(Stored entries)
----

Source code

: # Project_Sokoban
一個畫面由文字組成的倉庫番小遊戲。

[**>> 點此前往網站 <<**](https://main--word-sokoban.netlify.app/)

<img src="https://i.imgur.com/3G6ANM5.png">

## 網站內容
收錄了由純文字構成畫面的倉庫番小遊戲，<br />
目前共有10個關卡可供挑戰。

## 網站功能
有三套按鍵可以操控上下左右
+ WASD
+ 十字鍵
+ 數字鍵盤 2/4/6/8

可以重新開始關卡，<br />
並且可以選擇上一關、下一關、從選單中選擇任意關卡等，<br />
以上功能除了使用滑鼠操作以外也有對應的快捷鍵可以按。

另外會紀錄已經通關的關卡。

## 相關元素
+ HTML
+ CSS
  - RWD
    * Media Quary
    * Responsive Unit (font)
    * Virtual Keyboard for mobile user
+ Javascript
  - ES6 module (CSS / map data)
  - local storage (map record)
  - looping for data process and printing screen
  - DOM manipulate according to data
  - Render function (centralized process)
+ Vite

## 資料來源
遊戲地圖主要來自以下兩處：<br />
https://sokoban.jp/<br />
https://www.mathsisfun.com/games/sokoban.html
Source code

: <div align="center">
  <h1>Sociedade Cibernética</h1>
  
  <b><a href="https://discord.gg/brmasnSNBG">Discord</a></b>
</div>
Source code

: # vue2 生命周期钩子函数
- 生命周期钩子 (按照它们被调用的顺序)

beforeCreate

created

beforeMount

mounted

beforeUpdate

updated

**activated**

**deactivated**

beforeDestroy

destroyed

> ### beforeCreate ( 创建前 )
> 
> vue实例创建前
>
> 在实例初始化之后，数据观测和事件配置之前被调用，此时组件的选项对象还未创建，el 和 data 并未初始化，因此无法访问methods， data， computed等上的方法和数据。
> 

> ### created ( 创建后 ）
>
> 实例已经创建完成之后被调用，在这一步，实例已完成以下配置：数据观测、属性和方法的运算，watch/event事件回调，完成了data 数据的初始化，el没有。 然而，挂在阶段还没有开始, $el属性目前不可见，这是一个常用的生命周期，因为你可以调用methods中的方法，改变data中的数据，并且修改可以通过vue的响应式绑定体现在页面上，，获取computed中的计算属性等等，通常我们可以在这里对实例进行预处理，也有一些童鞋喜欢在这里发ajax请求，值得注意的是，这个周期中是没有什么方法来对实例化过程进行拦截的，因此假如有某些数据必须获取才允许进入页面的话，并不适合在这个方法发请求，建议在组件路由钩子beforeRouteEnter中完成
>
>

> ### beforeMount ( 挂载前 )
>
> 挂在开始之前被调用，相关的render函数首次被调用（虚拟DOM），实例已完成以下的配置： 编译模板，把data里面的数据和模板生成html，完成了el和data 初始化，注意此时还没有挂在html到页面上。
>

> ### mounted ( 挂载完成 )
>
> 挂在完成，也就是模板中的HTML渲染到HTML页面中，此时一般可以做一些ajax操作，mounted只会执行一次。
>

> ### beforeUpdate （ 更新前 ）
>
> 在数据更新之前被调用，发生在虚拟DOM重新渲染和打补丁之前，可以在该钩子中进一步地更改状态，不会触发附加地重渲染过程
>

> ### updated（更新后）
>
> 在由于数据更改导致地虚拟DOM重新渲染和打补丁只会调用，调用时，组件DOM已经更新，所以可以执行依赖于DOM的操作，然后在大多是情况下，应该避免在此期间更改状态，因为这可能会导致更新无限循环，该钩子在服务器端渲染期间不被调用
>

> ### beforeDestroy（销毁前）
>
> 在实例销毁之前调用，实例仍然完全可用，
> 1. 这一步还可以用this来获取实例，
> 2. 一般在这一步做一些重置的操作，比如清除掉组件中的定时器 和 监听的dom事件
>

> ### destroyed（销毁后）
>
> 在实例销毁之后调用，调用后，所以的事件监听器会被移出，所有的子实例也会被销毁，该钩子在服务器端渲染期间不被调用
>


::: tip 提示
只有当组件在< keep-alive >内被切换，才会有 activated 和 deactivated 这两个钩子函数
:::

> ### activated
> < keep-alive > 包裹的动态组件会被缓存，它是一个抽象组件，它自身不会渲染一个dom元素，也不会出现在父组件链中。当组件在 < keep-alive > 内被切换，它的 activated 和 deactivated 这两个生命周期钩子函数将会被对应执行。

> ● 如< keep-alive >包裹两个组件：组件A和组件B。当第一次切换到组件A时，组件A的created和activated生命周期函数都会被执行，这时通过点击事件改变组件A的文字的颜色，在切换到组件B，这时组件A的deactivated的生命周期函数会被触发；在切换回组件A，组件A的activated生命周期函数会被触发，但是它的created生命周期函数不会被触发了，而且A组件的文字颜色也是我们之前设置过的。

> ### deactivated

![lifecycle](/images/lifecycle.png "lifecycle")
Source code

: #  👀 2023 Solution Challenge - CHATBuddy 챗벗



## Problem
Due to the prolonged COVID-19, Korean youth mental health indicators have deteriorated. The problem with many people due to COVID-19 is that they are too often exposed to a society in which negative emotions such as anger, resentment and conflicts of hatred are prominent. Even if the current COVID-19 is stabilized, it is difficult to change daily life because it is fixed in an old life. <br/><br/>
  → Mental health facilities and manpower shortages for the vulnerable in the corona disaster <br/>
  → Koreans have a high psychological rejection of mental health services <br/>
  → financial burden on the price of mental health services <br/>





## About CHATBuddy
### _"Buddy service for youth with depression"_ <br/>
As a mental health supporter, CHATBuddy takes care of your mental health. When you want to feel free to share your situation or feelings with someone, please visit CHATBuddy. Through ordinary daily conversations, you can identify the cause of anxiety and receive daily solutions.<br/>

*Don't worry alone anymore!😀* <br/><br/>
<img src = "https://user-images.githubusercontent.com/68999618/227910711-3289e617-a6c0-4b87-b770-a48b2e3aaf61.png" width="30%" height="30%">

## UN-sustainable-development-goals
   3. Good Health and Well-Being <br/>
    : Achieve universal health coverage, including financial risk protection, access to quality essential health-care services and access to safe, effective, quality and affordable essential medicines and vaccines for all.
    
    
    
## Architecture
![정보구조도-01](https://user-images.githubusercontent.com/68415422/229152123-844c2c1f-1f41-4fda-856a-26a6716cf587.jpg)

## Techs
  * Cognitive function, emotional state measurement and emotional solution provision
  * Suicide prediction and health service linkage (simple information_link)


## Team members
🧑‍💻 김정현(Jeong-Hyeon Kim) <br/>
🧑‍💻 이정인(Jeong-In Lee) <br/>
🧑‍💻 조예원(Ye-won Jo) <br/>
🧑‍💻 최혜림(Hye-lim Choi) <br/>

----

_Work instruction:_
Report each line from the stored entries above that contains the word "services".

_Answer space:_
  → Koreans have a high psychological rejection of mental health services <br/>
  → financial burden on the price of mental health services <br/>
    : Achieve universal health coverage, including financial risk protection, access to quality essential health-care services and access to safe, effective, quality and affordable essential medicines and vaccines for all.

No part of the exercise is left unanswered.